On Compromise

July 17, 2012 1:56 PM

Two weeks ago, I had the opportunity to address attendees at a Downtown Madison Inc. breakfast meeting.  The issue of illegal signs and advertising was discussed. One member of the audience asked if I was willing to compromise.

I responded by saying, "I'm not interested in compromise. What I am interested in is coming to reasonable conclusions as to what will work when we value- when we look at all of these values..."

The media message that came from this was that I would not compromise. When the headlines focused on the first sentence of my statement, readers felt that I was intransigent in my position, unwilling to change or listen to others.

Compromising is not problem solving. Refusing to compromise is not refusing to consider alternative solutions.

Others have said it more eloquently than I could.

Stephen Covey, the author of Seven Habits of Highly Effective People who recently passed said, "Compromise is the result of not properly perceiving the possible synergy of the situation."

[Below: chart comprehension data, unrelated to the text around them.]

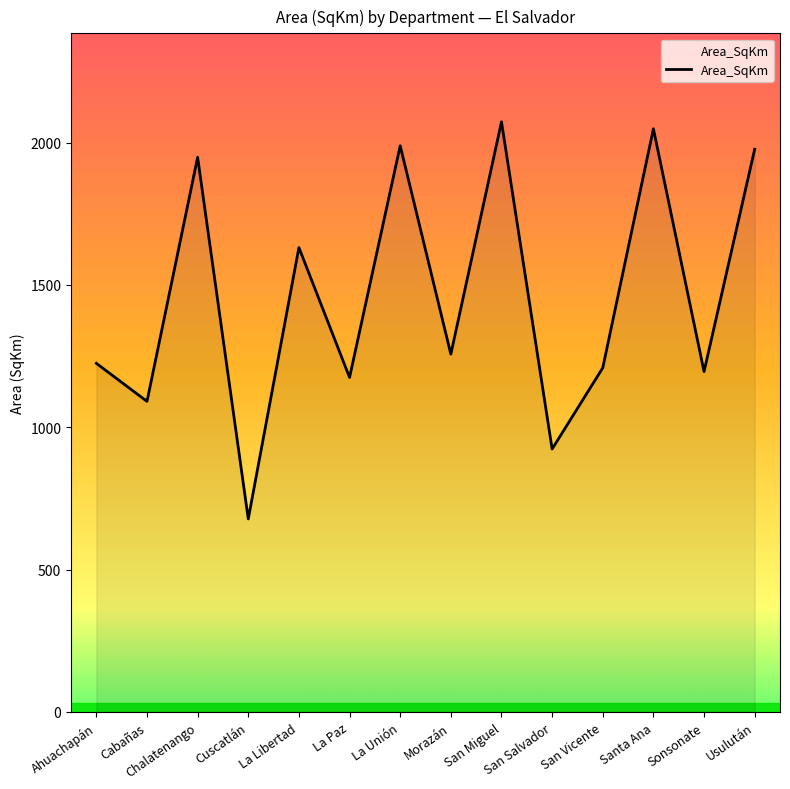

What is the maximum value shown in the chart?

2073.2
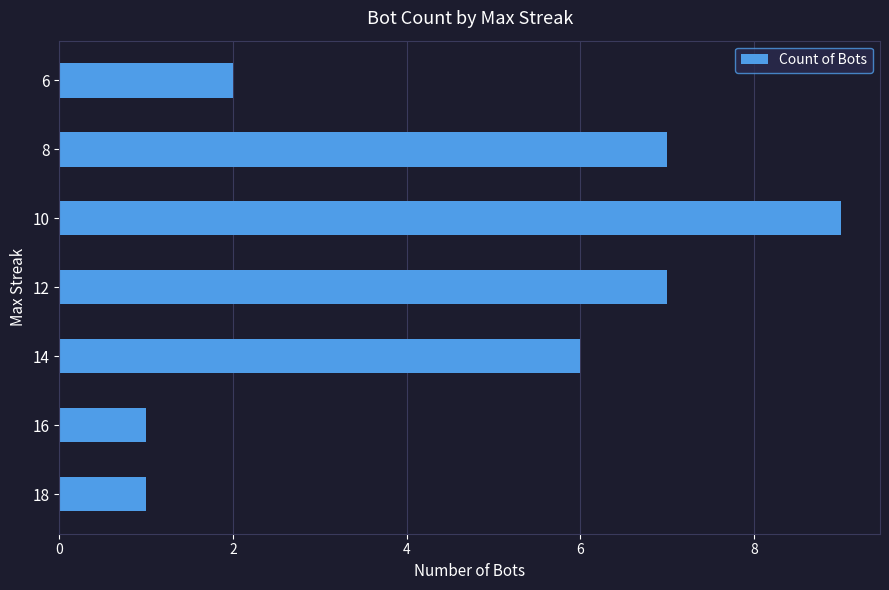

Between 8 and 10, which is larger?

10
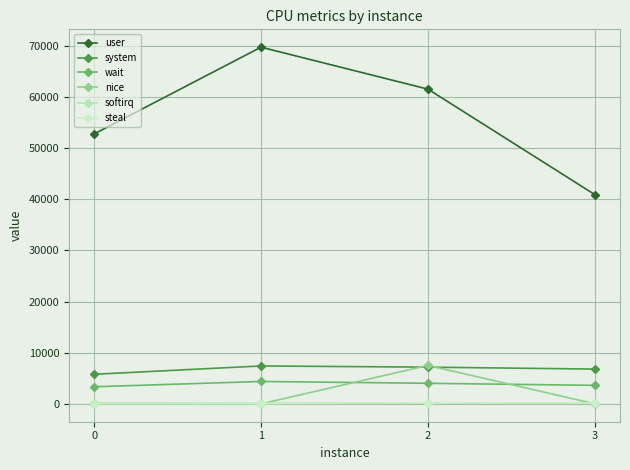

What is the difference between the second highest and second lowest values in the system series?

380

Brad Feld, Managing Director of Foundry Group said it best:

Compromise is a negotiation strategy, not a problem solving strategy.
• Compromise doesn't care whether or not you actually solve the root cause problem.
• Compromise is two polarized positions converging based on each giving something up rather than problem solving.

"The downside to compromising is that it can be an easy way out and reduces new creative options.  If you constantly split the difference or 'straddle the fence,' game playing can result and the outcome could be less than ideal." Fisher, Ury and Patton, Getting to Yes, 1991

And, by the way, the discussions on signs and advertising continue.